Further, its only getting better! I'm already working on a new simple and elegant rule to reduce the variance even more. With luck, the new system will be absolutely rock solid. So please take a look.

People are asking the question, can you simply use the numbers in the table, don't add the +5, and will the system work?

The answer is...kind of. The win rate becomes much more reasonable, but you still have the complexity inversion problem, and the system is HORRIBLY intolerant of variation. The difference in win rate between complexity 1 and 5 is huge. The difference for a party with a 65% chance of beating each skill and a 60% is large. Its just not a good system either way.
 

diamabel75

First Post
It seems that a better way (assuming that the +5 pertains to individual skill checks and not those associated with a skill challenge) would be to have a static 4 failures and simply increase the successes needed to increase the 'complexity' of the challenge.
 

Mal Malenkirk

First Post
Weird.

I have been using 10/15/20 as my checks and it's worked very smooth. In truth, I've also used a lot of intermediary numbers like 12.

Where did I get this from? Anyway, it's fairly intuitive. 10 is close to a sure thing but not quite; all it takes is one bad roll + 1 PC with no immediately useful skills and you're on edge on a complexity 1 challenge. 20 is really rough, you better have a plan for what to do if they fail, which they probably will, and have a cool reward for success. At a glance I would expect 25 to be so statistically unlikely that there is no point attempting it. 15 is balanced.

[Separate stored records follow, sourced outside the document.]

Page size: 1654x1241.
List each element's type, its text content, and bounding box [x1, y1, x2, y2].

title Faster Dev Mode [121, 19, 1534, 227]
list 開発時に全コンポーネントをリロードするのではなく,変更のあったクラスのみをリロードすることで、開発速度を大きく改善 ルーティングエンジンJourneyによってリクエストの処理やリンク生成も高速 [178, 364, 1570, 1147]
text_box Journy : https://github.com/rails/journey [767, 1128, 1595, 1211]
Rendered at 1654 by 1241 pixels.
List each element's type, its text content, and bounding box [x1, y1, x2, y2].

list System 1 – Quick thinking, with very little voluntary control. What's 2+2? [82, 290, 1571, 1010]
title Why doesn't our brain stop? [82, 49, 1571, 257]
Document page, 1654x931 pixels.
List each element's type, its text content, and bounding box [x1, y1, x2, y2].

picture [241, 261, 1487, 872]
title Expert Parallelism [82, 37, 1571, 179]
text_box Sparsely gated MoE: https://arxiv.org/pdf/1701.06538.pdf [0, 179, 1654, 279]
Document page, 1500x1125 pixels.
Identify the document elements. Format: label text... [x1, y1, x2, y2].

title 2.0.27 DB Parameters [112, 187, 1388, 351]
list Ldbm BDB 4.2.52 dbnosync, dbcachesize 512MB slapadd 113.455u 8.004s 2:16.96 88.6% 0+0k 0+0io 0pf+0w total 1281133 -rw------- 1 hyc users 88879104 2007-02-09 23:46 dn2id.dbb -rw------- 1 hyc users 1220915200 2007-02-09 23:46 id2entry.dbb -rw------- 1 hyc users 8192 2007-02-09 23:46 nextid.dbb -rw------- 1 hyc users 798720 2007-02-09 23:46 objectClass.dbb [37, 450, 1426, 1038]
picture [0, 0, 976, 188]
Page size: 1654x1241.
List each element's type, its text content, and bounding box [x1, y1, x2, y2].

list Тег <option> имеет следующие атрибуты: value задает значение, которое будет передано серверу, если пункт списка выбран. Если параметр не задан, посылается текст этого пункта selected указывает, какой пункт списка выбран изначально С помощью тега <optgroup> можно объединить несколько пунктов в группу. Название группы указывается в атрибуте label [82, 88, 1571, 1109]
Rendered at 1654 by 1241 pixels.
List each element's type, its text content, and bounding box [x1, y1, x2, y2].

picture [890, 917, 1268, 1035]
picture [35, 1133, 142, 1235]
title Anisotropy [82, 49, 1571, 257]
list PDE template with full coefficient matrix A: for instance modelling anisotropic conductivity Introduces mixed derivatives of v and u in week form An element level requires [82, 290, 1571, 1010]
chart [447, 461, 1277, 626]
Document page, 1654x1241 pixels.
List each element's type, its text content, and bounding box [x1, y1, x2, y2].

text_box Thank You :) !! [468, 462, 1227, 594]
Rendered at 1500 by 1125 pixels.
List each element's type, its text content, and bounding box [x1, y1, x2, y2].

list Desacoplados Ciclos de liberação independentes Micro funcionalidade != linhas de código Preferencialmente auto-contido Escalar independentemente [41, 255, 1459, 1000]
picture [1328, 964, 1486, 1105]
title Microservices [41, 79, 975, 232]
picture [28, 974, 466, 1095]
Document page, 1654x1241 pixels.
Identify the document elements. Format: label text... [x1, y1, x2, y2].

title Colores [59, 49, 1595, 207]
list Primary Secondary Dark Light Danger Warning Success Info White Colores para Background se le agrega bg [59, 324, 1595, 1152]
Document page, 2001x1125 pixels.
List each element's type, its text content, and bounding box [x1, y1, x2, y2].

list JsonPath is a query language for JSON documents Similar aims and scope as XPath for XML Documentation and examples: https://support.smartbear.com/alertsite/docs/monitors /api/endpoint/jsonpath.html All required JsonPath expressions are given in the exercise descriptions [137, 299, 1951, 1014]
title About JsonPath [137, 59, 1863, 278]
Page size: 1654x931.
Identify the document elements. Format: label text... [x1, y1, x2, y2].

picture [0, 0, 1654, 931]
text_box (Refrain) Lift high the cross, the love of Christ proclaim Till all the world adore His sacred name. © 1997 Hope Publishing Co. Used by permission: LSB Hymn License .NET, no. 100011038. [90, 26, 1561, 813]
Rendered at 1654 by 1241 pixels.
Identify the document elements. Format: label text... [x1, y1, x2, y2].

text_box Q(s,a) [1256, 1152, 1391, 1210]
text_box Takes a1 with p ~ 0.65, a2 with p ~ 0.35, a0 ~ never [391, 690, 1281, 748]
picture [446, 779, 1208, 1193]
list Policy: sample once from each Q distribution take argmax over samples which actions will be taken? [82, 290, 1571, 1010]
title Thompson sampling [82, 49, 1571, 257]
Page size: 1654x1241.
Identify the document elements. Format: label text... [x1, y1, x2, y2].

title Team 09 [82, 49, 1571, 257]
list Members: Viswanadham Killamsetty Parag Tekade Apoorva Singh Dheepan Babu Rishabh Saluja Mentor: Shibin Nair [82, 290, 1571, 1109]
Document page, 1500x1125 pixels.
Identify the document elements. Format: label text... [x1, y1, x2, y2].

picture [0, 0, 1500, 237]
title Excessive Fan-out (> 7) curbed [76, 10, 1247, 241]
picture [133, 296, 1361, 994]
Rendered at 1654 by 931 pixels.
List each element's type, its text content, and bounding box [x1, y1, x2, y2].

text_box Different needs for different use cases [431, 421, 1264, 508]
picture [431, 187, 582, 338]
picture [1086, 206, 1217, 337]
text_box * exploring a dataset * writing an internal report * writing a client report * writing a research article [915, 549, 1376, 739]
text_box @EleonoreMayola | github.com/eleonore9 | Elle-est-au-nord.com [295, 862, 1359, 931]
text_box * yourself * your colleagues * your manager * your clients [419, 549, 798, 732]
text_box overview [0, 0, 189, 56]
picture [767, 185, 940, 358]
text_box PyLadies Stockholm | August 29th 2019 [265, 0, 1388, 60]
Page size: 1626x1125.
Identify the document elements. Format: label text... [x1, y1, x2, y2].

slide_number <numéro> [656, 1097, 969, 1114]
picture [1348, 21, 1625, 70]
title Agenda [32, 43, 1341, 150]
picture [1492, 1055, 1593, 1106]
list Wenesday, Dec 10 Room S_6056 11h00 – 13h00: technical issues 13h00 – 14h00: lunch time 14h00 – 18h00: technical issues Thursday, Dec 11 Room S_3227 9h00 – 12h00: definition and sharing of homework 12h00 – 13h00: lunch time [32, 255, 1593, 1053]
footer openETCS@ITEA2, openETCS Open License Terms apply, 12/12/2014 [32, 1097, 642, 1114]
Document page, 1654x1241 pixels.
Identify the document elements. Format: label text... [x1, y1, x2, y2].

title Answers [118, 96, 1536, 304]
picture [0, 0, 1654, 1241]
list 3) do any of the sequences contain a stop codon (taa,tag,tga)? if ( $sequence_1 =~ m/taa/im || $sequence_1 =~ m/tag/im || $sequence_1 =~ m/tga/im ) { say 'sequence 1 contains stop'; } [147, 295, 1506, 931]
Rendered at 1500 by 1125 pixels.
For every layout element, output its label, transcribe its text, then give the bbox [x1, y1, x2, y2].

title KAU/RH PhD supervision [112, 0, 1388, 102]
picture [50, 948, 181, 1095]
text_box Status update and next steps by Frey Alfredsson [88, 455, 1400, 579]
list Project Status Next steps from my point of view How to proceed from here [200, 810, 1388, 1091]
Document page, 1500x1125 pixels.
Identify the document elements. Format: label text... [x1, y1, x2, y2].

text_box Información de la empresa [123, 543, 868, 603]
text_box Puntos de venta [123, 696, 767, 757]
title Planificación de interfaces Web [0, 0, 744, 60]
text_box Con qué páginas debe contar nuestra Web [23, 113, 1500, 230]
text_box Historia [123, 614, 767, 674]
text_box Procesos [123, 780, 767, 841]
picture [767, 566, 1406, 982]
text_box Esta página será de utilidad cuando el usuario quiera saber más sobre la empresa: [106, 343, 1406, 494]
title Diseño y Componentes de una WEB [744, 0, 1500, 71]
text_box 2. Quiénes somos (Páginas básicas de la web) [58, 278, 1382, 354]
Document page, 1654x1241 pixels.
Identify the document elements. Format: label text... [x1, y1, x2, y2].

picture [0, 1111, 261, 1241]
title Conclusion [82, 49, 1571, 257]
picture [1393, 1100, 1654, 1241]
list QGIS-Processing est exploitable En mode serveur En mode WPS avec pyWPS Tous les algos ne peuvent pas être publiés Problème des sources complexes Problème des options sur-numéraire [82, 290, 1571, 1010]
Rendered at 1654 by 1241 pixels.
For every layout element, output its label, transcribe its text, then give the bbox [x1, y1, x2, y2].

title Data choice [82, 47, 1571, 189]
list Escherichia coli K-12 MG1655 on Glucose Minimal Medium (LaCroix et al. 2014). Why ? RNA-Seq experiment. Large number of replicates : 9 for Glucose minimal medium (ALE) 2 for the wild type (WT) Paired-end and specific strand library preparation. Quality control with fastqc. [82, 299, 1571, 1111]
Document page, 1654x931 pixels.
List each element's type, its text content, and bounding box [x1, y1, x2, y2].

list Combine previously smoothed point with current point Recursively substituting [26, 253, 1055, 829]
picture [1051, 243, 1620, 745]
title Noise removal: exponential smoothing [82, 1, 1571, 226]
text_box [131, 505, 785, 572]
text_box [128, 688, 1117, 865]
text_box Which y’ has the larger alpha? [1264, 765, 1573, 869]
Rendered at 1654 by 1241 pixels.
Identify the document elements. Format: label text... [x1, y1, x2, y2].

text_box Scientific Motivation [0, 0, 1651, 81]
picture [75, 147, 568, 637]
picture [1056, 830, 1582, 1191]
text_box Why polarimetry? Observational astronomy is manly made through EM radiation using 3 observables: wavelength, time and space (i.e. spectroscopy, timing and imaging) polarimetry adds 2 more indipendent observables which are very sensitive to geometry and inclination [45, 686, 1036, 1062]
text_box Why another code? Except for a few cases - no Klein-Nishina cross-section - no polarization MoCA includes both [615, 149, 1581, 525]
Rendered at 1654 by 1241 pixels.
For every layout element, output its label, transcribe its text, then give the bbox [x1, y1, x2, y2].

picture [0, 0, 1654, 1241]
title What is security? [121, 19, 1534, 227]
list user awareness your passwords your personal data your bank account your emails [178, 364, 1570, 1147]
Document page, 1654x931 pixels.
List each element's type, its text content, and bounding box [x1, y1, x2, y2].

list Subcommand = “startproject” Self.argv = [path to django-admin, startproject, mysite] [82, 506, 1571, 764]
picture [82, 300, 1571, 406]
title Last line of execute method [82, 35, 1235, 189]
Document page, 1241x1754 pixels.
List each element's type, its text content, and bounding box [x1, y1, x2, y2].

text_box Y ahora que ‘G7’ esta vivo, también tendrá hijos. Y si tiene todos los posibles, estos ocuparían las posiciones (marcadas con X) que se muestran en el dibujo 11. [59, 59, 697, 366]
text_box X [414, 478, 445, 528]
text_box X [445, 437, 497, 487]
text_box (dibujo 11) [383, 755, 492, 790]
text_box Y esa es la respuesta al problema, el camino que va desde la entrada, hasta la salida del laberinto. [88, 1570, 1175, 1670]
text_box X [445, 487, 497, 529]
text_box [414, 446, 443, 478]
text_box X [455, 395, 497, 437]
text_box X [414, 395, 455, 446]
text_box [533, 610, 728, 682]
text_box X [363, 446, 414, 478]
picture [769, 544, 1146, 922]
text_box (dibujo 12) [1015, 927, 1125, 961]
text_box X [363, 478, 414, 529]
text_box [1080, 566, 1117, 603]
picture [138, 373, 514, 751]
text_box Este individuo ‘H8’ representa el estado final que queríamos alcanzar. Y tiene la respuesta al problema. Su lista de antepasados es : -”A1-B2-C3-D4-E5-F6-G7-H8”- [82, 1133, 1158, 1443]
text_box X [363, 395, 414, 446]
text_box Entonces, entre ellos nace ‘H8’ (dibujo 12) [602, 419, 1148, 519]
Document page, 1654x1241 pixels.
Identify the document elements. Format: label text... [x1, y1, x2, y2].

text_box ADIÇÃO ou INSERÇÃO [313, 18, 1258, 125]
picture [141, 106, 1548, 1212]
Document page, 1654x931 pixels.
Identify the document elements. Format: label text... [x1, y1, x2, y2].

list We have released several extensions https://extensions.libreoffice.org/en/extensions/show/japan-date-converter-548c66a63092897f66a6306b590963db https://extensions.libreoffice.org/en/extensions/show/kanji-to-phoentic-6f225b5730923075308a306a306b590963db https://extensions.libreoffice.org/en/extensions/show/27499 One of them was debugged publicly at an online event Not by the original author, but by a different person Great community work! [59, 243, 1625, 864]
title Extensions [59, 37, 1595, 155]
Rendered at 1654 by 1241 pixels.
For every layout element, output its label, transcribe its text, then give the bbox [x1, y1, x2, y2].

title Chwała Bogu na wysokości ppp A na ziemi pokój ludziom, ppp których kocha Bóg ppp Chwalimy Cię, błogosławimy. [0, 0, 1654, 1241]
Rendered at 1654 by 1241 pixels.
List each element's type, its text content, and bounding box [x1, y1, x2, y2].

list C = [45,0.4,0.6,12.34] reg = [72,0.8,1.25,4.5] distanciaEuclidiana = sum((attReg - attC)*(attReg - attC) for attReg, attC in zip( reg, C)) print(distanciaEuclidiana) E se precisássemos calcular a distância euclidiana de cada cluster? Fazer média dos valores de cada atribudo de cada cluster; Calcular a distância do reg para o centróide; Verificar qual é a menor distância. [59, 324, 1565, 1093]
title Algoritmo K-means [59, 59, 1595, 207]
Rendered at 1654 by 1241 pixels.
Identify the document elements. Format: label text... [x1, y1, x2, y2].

Frankly, I just eyeball it, the way you estimate your odds at the poker table, you know? Worked very fine so far.
 

silentounce

First Post
diamabel75 said:
It seems that a better way (assuming that the +5 pertains to individual skill checks and not those associated with a skill challenge) would be to have a static 4 failures and simply increase the successes needed to increase the 'complexity' of the challenge.

But that's not just increasing "complexity", that's also decreasing difficulty. Which is one of the problems of the RAW to begin with.